Data for the task >>
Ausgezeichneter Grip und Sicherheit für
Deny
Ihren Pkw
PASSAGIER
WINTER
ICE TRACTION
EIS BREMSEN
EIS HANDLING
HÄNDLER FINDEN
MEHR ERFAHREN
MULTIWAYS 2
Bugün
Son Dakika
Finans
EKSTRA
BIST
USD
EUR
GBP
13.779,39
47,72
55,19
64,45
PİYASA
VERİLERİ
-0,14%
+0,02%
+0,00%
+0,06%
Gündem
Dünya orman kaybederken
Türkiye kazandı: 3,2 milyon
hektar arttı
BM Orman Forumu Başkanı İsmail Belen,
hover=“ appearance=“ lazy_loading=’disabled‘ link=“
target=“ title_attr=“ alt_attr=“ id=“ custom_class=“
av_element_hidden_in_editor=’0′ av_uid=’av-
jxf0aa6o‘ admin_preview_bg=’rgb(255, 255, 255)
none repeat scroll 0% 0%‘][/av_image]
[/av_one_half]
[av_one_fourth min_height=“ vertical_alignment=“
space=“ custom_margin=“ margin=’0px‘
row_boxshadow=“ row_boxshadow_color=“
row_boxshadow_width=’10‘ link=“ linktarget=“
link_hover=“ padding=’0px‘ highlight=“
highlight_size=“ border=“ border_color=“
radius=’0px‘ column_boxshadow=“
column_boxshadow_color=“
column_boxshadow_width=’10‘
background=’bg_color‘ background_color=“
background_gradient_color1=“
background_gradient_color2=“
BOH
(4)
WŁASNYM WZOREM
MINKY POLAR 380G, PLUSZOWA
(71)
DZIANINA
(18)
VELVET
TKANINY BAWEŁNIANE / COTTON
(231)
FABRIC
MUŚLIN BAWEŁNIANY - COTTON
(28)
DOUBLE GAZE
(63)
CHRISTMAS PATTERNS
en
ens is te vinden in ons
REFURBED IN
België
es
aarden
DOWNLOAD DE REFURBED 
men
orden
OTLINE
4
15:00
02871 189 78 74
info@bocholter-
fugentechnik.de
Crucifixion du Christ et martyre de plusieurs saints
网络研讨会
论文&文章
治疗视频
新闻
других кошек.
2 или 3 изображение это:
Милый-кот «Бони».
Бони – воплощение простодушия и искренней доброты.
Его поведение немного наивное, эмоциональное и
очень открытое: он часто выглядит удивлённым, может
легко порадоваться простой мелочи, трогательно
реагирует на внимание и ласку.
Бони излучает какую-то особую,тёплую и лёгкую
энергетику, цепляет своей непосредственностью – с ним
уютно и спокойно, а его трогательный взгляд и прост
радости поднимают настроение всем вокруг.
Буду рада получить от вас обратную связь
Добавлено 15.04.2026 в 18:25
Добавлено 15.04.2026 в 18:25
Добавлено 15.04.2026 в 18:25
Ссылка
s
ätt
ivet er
---
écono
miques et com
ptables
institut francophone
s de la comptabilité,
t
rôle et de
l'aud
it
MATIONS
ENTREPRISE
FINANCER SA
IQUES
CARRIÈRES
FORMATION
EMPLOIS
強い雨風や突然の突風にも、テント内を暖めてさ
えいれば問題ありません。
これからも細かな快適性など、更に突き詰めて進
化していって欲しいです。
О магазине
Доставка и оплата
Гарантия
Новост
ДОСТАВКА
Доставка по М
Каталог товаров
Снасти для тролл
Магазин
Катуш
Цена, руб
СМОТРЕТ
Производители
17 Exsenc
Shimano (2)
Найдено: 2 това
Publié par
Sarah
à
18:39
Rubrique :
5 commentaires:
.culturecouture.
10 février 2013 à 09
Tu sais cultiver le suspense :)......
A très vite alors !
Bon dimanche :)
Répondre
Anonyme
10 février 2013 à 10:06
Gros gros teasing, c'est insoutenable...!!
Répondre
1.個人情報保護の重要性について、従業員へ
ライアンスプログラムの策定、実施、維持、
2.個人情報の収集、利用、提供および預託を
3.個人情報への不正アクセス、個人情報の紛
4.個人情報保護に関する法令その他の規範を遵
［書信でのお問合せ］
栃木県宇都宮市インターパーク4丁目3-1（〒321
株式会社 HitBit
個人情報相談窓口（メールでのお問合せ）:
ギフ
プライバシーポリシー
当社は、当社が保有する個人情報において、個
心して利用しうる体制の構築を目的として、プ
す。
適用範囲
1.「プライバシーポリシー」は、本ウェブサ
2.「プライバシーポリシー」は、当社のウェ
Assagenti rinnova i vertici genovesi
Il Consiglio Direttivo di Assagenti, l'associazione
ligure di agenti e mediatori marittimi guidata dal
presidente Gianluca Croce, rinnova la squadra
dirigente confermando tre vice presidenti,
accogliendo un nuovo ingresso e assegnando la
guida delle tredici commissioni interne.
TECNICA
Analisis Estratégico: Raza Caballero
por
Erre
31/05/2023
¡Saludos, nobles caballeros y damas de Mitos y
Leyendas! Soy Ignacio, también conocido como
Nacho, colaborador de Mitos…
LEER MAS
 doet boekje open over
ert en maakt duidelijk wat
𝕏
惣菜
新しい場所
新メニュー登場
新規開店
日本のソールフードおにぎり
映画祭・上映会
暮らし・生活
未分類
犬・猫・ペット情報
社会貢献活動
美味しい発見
* * *
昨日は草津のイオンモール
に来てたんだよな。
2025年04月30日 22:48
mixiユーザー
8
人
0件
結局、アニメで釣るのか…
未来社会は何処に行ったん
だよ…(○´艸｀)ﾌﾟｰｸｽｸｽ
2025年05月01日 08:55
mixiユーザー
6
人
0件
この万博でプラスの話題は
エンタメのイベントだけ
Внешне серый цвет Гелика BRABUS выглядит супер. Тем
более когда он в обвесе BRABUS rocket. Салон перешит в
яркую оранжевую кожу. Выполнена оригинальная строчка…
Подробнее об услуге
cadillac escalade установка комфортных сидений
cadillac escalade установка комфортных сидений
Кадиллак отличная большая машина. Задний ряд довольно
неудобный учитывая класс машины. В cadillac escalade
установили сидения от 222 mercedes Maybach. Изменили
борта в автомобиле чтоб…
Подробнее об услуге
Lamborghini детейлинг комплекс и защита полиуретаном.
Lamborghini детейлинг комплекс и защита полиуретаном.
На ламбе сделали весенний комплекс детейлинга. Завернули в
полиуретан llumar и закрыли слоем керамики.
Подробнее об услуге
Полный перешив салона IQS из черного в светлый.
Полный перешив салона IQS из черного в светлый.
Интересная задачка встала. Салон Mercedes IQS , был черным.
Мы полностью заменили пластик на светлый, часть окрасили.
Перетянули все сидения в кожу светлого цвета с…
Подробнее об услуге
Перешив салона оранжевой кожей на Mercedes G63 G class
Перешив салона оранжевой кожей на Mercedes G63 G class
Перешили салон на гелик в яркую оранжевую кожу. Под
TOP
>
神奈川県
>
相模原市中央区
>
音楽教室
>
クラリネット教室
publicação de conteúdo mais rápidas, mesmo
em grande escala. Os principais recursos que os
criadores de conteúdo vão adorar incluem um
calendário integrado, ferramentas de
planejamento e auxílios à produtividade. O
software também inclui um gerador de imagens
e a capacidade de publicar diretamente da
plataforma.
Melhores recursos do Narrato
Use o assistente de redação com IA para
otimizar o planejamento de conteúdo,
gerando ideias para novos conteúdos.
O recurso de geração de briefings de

Description of the task >>
In the listing, find all lines with the string "Бони" and copy them.

Exercise response >>
Милый-кот «Бони».
Бони – воплощение простодушия и искренней доброты.
Бони излучает какую-то особую,тёплую и лёгкую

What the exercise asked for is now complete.